Turizm imarlı araziler yeşil alana çevriliyor, mahkeme ve bilirkişi raporları hasıraltı ediliyor, taş ocağı ve maden arama talepleri nasıl sonuçlandı; bilinmiyor.
Konunun uzmanı şehir plancılardan bir kısmı, “Üst ölçekli planlarda sorun yok, planlar aynen geçerli” derken bazı şehir plancılar ise son yaşanan gelimeler ışığında mevcut planların geçersiz olduğunu ve yatırımlarda sorun yaşandığını iddia ediyor.
Haber / Yorum – İbrahim Yurdagül
12 Temmuz 2013 tarihli HABERCİ’de manşetti: YALOVA’NIN BİTMEYEN ÇİLESİ; PLANSIZLIK! Bundan 10 yıl önce de durum bugünkünden farksızdı. O günkü HABERCİ’nin spotu bakın nasıldı: “Aylarca mahkeme kararları nedeniyle ‘yok hükmünde’ olan, sanayi ve yatırım bölümleri ciddi biçimde sıkıntıya yol açan 1/25 binlik Çevre Düzeni Planı üzerinde revizeler netleşmiş değil. Alt ve üst ölçekli planlar arasındaki uyumsuzluk sonrası Bakanlık yetkilileri harekete geçmiş ve revize için düğmeye basılmıştı. Ancak bu defa belediyelerin itirazı söz konusu. Alt ve üst ölçekli şehir planlarının itirazlar sonrası yeniden ele alınıp bir an önce birbiri ile uyumlu hale getirilmesi beklenirken, bir taraftan da Doğu Marmara Kalkınma Ajansı’nın Bölgesel Kalkınma Planı hazırlıkları sürüyor.”
Suudi yatırımcı yangından kaçar gibi kaçtı; Yalova’yı terk etti…

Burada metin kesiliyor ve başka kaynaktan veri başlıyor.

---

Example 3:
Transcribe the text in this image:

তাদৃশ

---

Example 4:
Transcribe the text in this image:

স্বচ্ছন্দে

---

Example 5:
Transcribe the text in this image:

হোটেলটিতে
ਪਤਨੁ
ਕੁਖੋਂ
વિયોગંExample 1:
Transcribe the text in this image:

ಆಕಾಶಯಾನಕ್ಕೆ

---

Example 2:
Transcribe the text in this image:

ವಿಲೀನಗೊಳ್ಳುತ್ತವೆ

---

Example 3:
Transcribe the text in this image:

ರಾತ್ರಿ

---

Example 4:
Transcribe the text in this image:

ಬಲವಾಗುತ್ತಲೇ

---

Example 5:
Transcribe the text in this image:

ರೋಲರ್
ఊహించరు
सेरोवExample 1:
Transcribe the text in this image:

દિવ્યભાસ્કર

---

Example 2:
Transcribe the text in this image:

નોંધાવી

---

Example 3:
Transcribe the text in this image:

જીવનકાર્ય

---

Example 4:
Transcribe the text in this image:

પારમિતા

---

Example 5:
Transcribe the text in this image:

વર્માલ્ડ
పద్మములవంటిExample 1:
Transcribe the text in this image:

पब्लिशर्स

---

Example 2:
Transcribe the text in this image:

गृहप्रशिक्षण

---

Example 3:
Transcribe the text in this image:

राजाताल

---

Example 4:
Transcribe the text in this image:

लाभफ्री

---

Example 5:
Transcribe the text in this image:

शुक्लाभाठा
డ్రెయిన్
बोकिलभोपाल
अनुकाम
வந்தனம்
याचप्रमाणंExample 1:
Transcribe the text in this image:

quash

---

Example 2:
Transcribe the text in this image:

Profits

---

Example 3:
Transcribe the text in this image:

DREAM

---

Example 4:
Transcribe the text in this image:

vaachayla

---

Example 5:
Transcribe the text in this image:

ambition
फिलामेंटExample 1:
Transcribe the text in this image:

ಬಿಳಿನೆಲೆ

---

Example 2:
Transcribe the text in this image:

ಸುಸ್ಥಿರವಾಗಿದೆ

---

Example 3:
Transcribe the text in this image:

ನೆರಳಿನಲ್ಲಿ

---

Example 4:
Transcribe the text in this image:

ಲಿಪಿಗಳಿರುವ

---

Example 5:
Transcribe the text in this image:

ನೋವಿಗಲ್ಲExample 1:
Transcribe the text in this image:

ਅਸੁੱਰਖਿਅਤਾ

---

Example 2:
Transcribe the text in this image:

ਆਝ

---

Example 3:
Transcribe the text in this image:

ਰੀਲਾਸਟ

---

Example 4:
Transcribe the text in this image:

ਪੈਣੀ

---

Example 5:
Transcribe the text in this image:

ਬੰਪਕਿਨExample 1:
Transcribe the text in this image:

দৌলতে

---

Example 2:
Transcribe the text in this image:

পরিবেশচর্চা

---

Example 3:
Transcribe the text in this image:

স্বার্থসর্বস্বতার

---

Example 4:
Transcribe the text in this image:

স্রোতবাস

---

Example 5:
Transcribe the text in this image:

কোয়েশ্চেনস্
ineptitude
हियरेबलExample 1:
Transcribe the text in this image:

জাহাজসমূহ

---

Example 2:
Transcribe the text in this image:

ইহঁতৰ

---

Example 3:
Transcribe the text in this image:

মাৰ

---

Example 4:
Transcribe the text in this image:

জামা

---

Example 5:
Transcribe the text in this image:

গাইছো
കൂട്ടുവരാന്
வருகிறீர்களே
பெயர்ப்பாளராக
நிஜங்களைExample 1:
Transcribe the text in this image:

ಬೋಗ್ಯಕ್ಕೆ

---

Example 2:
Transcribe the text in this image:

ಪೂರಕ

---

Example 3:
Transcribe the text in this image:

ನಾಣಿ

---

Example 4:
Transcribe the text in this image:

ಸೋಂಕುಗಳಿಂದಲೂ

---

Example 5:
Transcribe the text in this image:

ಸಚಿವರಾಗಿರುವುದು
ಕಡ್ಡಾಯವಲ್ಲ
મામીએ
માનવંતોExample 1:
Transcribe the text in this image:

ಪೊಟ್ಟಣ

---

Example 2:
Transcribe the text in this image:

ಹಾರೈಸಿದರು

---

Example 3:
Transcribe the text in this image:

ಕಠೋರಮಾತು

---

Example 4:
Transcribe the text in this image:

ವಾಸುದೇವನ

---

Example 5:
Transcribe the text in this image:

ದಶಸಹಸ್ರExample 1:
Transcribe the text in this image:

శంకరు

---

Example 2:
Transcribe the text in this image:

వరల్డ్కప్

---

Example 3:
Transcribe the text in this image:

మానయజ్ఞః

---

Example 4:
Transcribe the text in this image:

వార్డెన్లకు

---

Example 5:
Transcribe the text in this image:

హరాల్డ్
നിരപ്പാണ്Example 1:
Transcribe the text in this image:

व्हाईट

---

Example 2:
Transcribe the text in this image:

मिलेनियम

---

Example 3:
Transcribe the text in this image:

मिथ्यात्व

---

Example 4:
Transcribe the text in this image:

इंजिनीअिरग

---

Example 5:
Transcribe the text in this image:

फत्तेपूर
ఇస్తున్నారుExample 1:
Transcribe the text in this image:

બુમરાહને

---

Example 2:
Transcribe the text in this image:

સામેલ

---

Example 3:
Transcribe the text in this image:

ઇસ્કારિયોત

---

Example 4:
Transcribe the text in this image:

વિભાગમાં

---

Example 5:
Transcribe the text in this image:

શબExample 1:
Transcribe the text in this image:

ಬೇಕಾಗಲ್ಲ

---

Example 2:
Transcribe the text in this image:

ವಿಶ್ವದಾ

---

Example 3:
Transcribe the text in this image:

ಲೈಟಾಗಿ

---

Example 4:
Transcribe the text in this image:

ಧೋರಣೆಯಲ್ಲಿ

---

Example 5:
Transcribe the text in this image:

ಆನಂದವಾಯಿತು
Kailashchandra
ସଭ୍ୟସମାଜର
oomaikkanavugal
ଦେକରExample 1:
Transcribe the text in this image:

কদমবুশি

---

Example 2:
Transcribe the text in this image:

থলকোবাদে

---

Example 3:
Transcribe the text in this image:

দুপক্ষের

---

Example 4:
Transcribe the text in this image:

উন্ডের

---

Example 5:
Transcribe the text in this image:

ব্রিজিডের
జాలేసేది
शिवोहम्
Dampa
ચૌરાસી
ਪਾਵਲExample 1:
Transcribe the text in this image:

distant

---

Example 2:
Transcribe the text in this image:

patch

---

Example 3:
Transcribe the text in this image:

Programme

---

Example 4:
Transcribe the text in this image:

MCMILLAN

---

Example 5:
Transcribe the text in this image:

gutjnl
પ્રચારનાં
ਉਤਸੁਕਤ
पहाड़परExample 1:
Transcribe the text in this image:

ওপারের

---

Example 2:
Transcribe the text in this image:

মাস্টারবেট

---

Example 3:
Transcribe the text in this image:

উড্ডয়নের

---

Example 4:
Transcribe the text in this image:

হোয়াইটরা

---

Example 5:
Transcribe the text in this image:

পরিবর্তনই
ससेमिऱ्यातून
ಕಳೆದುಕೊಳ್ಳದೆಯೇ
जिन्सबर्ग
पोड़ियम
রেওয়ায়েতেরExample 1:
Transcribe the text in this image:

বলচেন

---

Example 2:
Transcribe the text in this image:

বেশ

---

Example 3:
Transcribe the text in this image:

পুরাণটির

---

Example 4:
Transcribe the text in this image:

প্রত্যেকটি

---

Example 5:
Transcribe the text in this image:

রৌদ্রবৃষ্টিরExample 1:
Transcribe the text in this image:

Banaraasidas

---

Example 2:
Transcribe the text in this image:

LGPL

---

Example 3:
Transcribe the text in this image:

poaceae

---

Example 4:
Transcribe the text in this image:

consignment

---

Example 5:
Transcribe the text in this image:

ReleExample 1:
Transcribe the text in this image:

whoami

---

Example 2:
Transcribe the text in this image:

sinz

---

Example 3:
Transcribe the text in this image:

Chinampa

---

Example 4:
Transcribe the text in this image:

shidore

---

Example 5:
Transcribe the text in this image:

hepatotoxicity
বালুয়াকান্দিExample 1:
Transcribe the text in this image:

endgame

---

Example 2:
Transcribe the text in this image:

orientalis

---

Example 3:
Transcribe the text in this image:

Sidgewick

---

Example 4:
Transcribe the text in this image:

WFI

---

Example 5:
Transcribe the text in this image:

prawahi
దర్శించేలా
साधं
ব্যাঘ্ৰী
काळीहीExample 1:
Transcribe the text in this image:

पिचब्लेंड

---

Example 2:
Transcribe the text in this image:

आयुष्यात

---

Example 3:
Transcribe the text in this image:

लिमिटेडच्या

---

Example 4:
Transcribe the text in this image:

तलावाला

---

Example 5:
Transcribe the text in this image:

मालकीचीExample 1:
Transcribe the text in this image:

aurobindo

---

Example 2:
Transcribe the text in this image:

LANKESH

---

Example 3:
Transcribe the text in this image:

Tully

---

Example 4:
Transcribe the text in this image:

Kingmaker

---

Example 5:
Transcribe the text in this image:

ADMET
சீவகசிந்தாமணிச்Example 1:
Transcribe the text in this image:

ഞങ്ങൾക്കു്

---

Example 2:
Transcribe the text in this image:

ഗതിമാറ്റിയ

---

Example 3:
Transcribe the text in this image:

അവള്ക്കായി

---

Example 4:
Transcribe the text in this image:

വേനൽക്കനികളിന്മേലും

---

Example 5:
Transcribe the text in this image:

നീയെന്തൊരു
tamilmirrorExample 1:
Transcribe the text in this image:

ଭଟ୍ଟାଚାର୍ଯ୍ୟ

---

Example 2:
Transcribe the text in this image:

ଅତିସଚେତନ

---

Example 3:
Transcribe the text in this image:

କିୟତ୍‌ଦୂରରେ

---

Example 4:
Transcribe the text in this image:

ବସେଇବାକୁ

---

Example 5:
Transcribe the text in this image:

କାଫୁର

Yalova’nın alt ve üst ölçekli planlarında yaşanan tartışmalar, bir yığın soru işaretleri ve belirsizlikler, aradan yıllar geçmesine rağmen bitmek bilmiyor. Arboretum arazisi üzerinde turizm yatırımları için gün sayan ve projelerini hazırlayan, yatırım bütçesini ilk etapta 100 milyon dolar olarak açıklayan ancak bu rakamın 1 milyar dolara kadar yükseltilebileceğini söyleyen Suudi yatırımcı Mohammed Al Fozan, müjde vermek için geldiği Yalova’dan adeta kaçarcasına ayrıldı; üstelik tek bir satır bile açıklama yapmadan. Yatırımlar durdu; çünkü birileri araya girdi ve turizm imarını kaldırdı, imarlı arazileri yeşil alana çevirerek uluslararası hukuka aykırı hareketle dönemin yerel yönetimlerinin ve bürokrasinin başına çorap ördü. Bu arazilerdeki planların akıbeti tam bir muamma.
Bazı OSB’lerdeki hafriyat nereye dökülüyor; belli değil…
Farklı alanlardaki OSB yatırımları içerisinde çevre ve doğanın korunmasına özen gösterilmediği uygulamalar dikkat çekiyor. Geniş arazilerde çıkarılan hafriyatların sorumsuzca, kontrol ve denetimden uzak dökümünün yapıldığı yönünde haber ve fotoğraflar basında defalarca yer almıştı.
Mahkeme ve bilirkişi raporları hiçe sayılıyor…
Tüm bunların yanında Taşköprü’deki sanayi kuruluşları bilirkişi ve mahkeme raporlarına uygun hareket etmiyor, mahkeme süreçleri devam etmesine rağmen yatırımlarına hız kesmeden devam edebiliyorlar. Hatta bu konuda geçtiğimiz günlerde ilgili kurumlara yürütmeyi durdurma kararı gelmesine karşın bu karara aykırı hareket edildiği yönünde gelişmeler var.
Taş ocağı açma ve maden arama girişimleri ne aşamada?
Taş ocağı ve maden ruhsatı taleplerinin ne aşamada olduğu ve bu alanda ne gibi gelişmelerin yaşandığı ise tam bir muamma; ilgili kişi ve kurumların son dönemde yaptıkları bir açıklama yok. Başvuruların akıbeti nedir, ne değildir; arayan-soran, sorgulayan yok. Bir kısım şehir plancıları, üst ölçekli planlarda bir sorun olmadığını ve aynen yürürlükte olduğunu söylerken, konunun uzmanı bazı yetkililer de, ‘plan revizeleri net değil, değişen durumlar var ve planlar yeniden ele alınmak zorunda’ diyorlar.